### EXCERTO PARA LEITURA
§ §

Posição de solução intermédia[13]
Numa
posição cuja solução nos parece intermédia face às demais opiniões, tem-se a
conceção sufragada por Vieira de Andrade,
que apenas diante de uma inconstitucionalidade material é que reconhece
à Administração Pública a possibilidade de desaplicação da norma, recusando
então a prevalência do princípio constitucional sobre o legal, que os
anteriores autores não acompanham.
A
rejeição pela “prevalência automática”[14] do direito constitucional
sobre o legal, justifica-se pelo facto de estar em causa o juízo dos órgãos
administrativos da constitucionalidade da norma e não se esta é, ou não,
efetivamente, constitucional. A atribuição de uma competência genérica de
desaplicação de normas poderia causar prejuízos tanto aos interesses
particulares como aos públicos, desequilibrando o nexo relacional entre a
Administração e a Lei.
Bachof propunha como resolução do problema
a possibilidade de a Administração comprovar a constitucionalidade das normas,
partindo de uma presunção de constitucionalidade, pelo que se exigiria,
posteriormente, apenas uma avaliação sucinta da evidência de
inconstitucionalidade da norma. Ou seja, a Administração Pública teria o dever
de não aplicar a norma perante uma inconstitucionalidade que fosse patente. Partindo
destas premissas, mas adaptando-as a critérios de proporcionalidade, tem-se a
posição de Vieira de Andrade[15].
Primeiramente,
admite apenas a desaplicação de normas materialmente inconstitucionais, e não
formal ou organicamente, sendo que o exercício dessa faculdade competirá sempre
aos órgãos superiores da Administração. Assim, um ato que carecesse de
assinatura ou a falta de competência do órgão que o aprova (exemplos de
inconstitucionalidade formal e orgânica, respetivamente) não seriam casos em
que a Administração Pública, segundo esta teoria, pudesse desaplicar a norma. Já uma norma que violasse o regime dos direitos,
liberdades e garantias, por exemplo, constituiria uma inconstitucionalidade
material, pelo que, nesse caso, a Administração Pública poderia desaplicá-la.
Em
segundo lugar, admite a possibilidade de suspensão da aplicação da lei, se não
resultar em prejuízos para o interesse público ou para os interesses
particulares de maior relevância, sendo que se o órgão tiver apenas dúvidas
quanto à inconstitucionalidade, deverá funcionar o critério de presunção de
constitucionalidade da lei, por esta advir de um órgão mais competente que o
aplicador.

§ §

### DADOS DO EXERCÍCIO
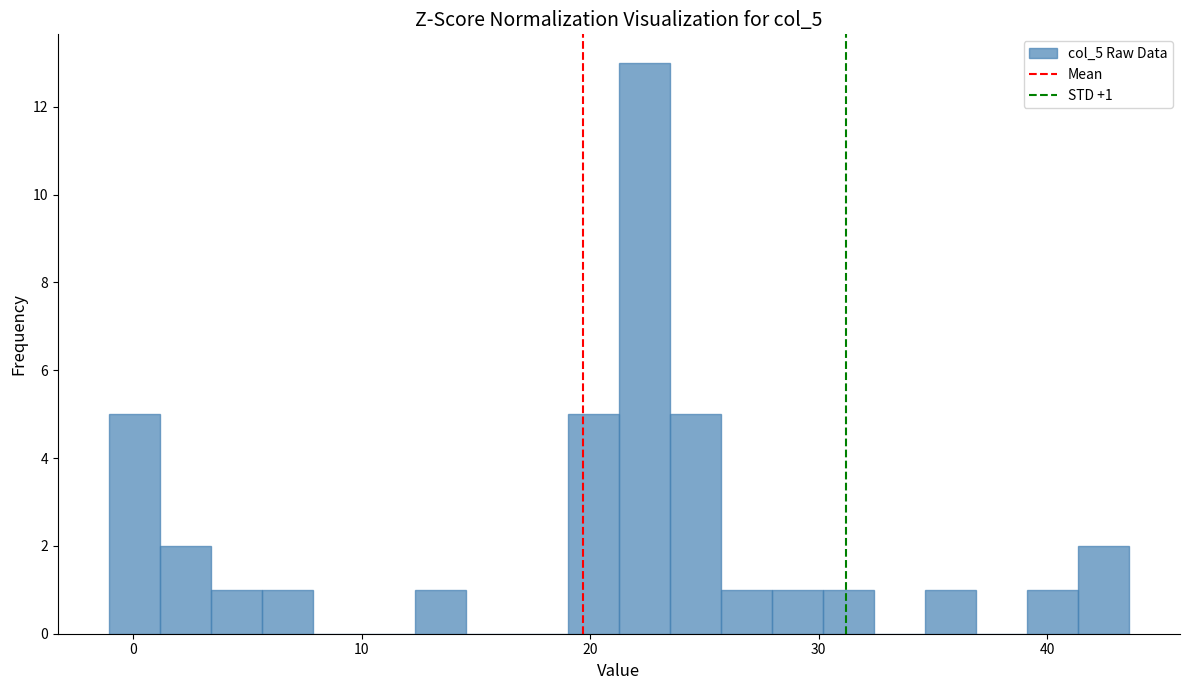

Read against the x-axis, roughly where is the centre of the tallest bar?

22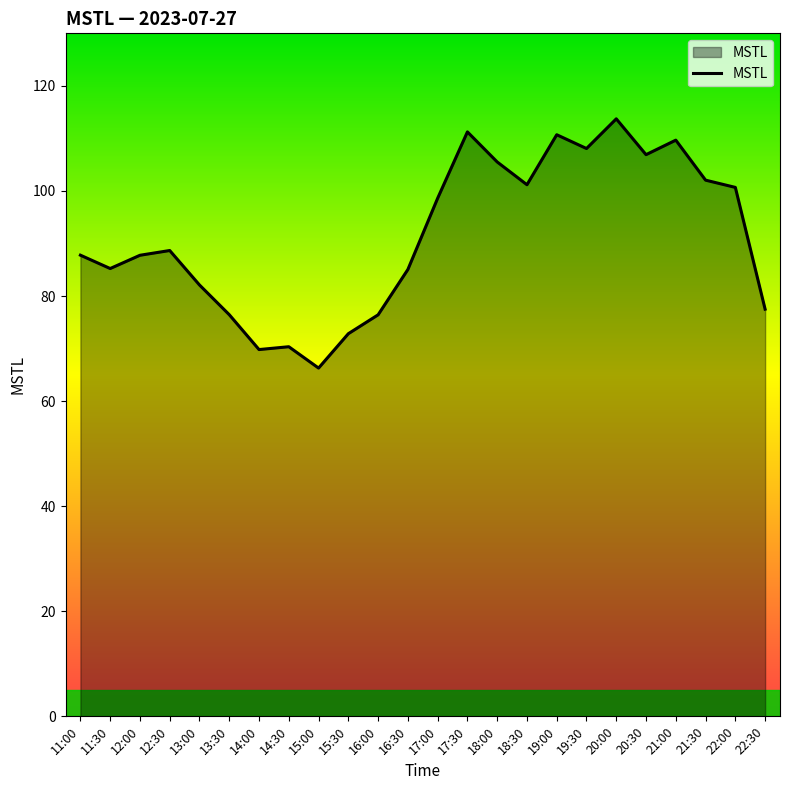

What is the smallest value displayed?

66.3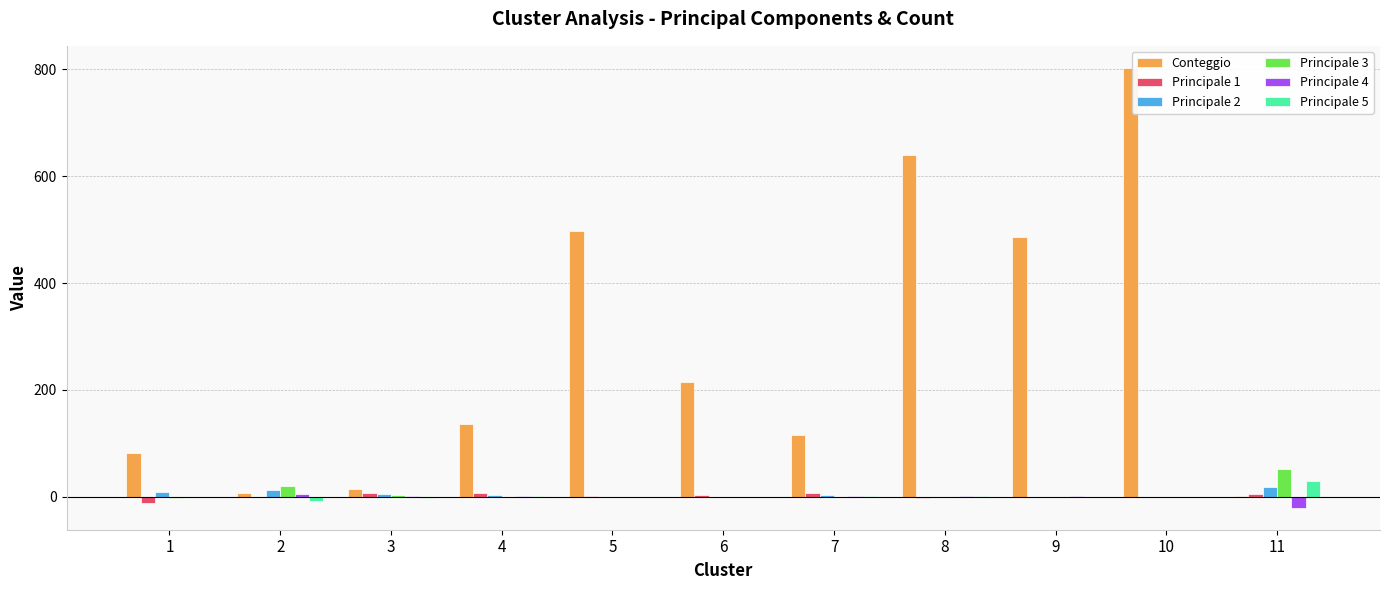

How many data points in Principale 4 are above 0?

6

§ §

### INSTRUÇÃO
Reproduza sem alterações o trecho do excerto sobre a desaplicação de normas inconstitucionais pela Administração, de "Bachof propunha como" a "Vieira de Andrade[15].". O material apresentado não guarda qualquer relação com o excerto.

### SOLUÇÃO
Bachof propunha como resolução do problema
a possibilidade de a Administração comprovar a constitucionalidade das normas,
partindo de uma presunção de constitucionalidade, pelo que se exigiria,
posteriormente, apenas uma avaliação sucinta da evidência de
inconstitucionalidade da norma. Ou seja, a Administração Pública teria o dever
de não aplicar a norma perante uma inconstitucionalidade que fosse patente. Partindo
destas premissas, mas adaptando-as a critérios de proporcionalidade, tem-se a
posição de Vieira de Andrade[15].